A while back (2007 to be exact, an eternity in Internet years), Google released a product called Google 411. You could call either 1-800-GOOG-411 or 1-877-GOOG-411 and search for businesses by city and state, category, or other criteria. It was a direct competitor to the local expensive 411 services, and it was completely free.
I remember at the time a lot of people I worked with scoffed at Google. It can’t be monetized, they said. Just like people used to say about Google’s 95% blank home page. What could they possibly have to gain from launching a free 411 phone service, obviously at some expense?
The answer is of course data. Google 411 has been shut down since 2010, but while it was around Google was able to harvest millions of examples of dialects, speech patterns, and vocal nuances. By launching a free service to be used and enjoyed by everyone, they were harvesting valuable data into a phoneme database that would play a key role in audio indexing.

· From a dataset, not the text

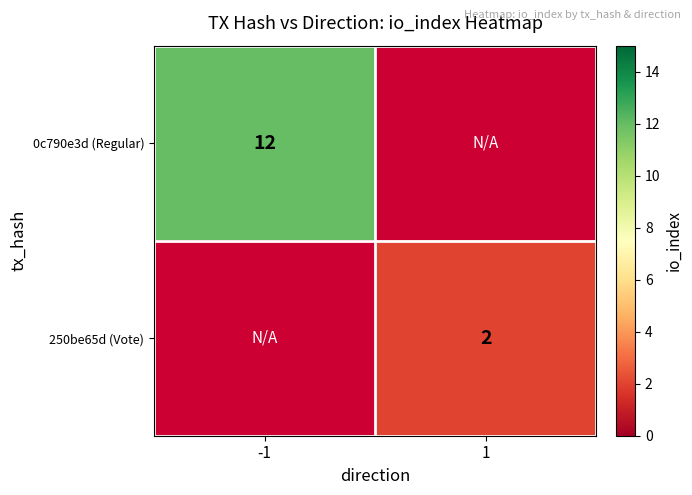

Which label corresponds to the smallest value in the chart?

1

To me, this is a fine example of how big data knows no bounds. For some companies big data isn’t just about the data they feel they may need, but the data they may never need. It’s collecting both the signal and the noise because even the noise is valuable. Even small inconsequential bits of log data could one day save your company as Ben Franklin’s horseshoe-nail saves the kingdom. And you’ll never know unless you collect it.
Think of it this way: every time a log file ages out, or you delete/truncate a table, every time a single bit is wiped away a piece of information is lost. Who knows what that information may have taught us once combined and visualized? Lost information is lost measurement returning whatever details it described to an unknown state. And what is unknown to your data is unknown to your company. Data is corporate memory. Even at the very least, storing and tracking data could help prepare your company for an uncertain future.
So should I just save everything?
Well no, that would be crazy. If you haven’t noticed I get a little overzealous when it comes to the possibilities of mass storage and correlation of data. But that’s on a futuristic and unrealistic level. At the corporate level storing every single bit of user, server, network, customer, and business data and retaining it ad infinitum could easily number in the exabytes.
It’s called Big Data, not Biggest Data. What is big data to your company might be peanuts to someone else (like Google and their phonobase). If you decide a foray into big data is worth it to your company and if you can assemble the team, the tools, and the information necessary to get it going the decisions on how far you take it are up to you. You get to pick what to keep and what to discard, how long to keep it, and what you hope to learn from it. If you’re not getting the results you hoped for then you can broaden your horizons or hunker down and keep storing data.
With the awesome compute power of software/hardware like Hadoop, Hive, HBase, MongoDB, Exadata, Teradata, Netezza, GreenPlum, etc, and the ‘resurgence’ of data visualization and statistical computing through commercialization the beauty of Big Data is that it can be as small or big as you want it to be.